Snowdon from Pen-y-pass


This is one of the most popular routes up the highest mountain in Wales. Starting from Pen-y-pass at the top of the Llanberis Path 359m above sea level takes away the burden of a long ascent and saves you a lot of time and effort. This route can be done in two ways - you can either ascend the mountain the easy way via the Pyg Track all the way to the top, or for those who prefer a challenge there is Crib Goch, a far more exciting route with hands on scrambling and knife edge ridge walking. These routes are often used by walkers attempting the Three Peaks and Welsh 3000's Challenges so they can be busy at peak times. The busy Pen-y-pass car park can get full quickly so you may have to park in Nant Peris and take advantage of the excellent Park & Ride bus service. In bad weather and winter conditions the Crib Goch route should only be done by those who have experience of ridge walking and scrambling in such conditions and in the right gear. Snowdon is a serious mountain with changeable weather conditions at any time of the year. You should always be carrying the right gear and know how to use it, particularly your map and compass. If anyone ever tells you not to climb Snowdon because it is too busy then simply ignore them. It is a magnificent mountain massif and this walk takes you into the heart of its most impressive glacial cwm sculptured by the last ice age.

Route Directions

  1. This walk starts at the Pen-y-pass car park situated at the top of the Llanberis Pass on the A4086 road at grid reference SH647557. You can park here but with increasing prices and difficulty finding a space unless you get there early a better option may be to park at the larger Park and Ride car park lower down in Nant Paris at grid reference SH607582. From Nant Paris there is a regular Park and Ride bus service that will take you up to Pen-y-pass.
  2. From the Pen-y-pass car park head west along the sign posted Pyg track. The path ascends a fairly easy gradient for around a kilometre heading in the direction of the pointy Crib Goch now in view. The views to the right are down through the Llanberis Pass to Llyn Peris and Llyn Padarn.
  3. The Pyg Track is thought to get its name from the Pen y Gwryd Hotel at Pen-y-pass, a hotel steeped in mountaineering history; it was the base for Hillary and Tenzing while training for their ascent of Mount Everest.
  4. After a kilometre the path heads up through a much steeper and rocky section before bending left and eventually reaching the wooden stile at Bwlch y Moch.

Problems to work on:
A. In the Snowdon route description above, how high above sea level is the starting point at Pen-y-pass?
B. Decide whether each statement agrees with the Snowdon route description above. Answer yes or no for each, and quote the words from the description that settle it.
(i) The Pyg Track is the harder way up, with scrambling.
(ii) The Pen y Gwryd Hotel was the base for Hillary and Tenzing while they trained for Everest.
(iii) The Crib Goch route includes knife edge ridge walking.
C. Carry the Snowdon route description above forward from its last step.

Input data:
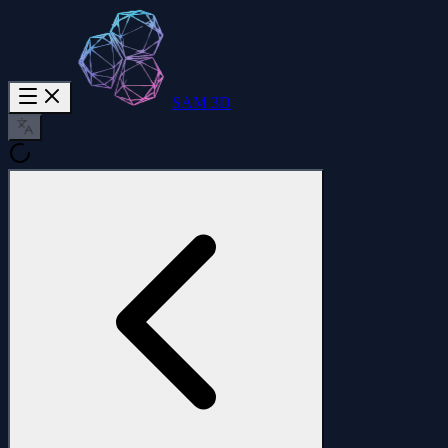
SAM 3D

Exercise results:
A. It is 359m above sea level.

B.
(i) No: "you can either ascend the mountain the easy way via the Pyg Track all the way to the top"
(ii) Yes: "it was the base for Hillary and Tenzing while training for their ascent of Mount Everest"
(iii) Yes: "a far more exciting route with hands on scrambling and knife edge ridge walking"

C.
  5. From Bwlch y Moch on a clear day you get your first glimpse down to Llyn Llydaw with the twin peaks of Y Lliwedd towering above on the other side of the Horseshoe. The Snowdon Horseshoe is a result of a glacial hollow by the name of Cwm Dyli, one of many glacial hollows around Snowdon, the ridges of which give the massif its unique starfish shape when viewed from above.
  6. At Bwlch y Moch you have a choice: if you fancy a challenge, have a good head for heights, good fitness level, and the weather is fine then Crib Goch is your preferred route. If you do not like exposed ridges, don't feel fit or the weather is bad then continuing on the Pyg Track would be the sensible option.
  7. The Pyg Track route is fairly straightforward. Simply head over the wooden stile at Bwlch y Moch and continue on the obvious path in to Cwm Dyli. You will have the beautiful Llyn Llydaw on your left and then as the path gets higher, Llyn Glaslyn below a stunning Snowdon. The Miners Track will appear from the left and join the Pyg Track and then a well laid zigzag section leads up to the Finger Stone on Bwlch Glas. That final zigzag section can be treacherous in icy conditions so spikes or crampons are vital in such conditions. Turn back if you don't have them.
  8. If however you prefer the far more exciting route of Crib Goch then at Bwlch y Moch do not cross the wooden stile and instead turn right and start your ascent of the east ridge path of Crib Goch. There is a warning sign here intended for those who are not aware of the challenging route ahead of them.
  9. The path starts fairly easy and zigzags its way up on to Crib Goch's eastern side. After a while the path takes a turn to the right and leads to a chimney where hands-on scrambling is required to reach the rock above.
  10. The rock above here is one of my favourite ascents. It provides a fun and exciting mountain adventure playground. There is now a few hundred metres of steep and knobbly rock up which you have to scramble to reach the narrowing ridge crest before eventually topping out on the airy eastern summit of Crib Goch.
  11. The eastern summit is not the highest point on Crib Goch but it is the one place that many walkers take a breather before tackling the knife edge ridge that now leads off to the south west. The views on a good day here along the route ahead are awesome.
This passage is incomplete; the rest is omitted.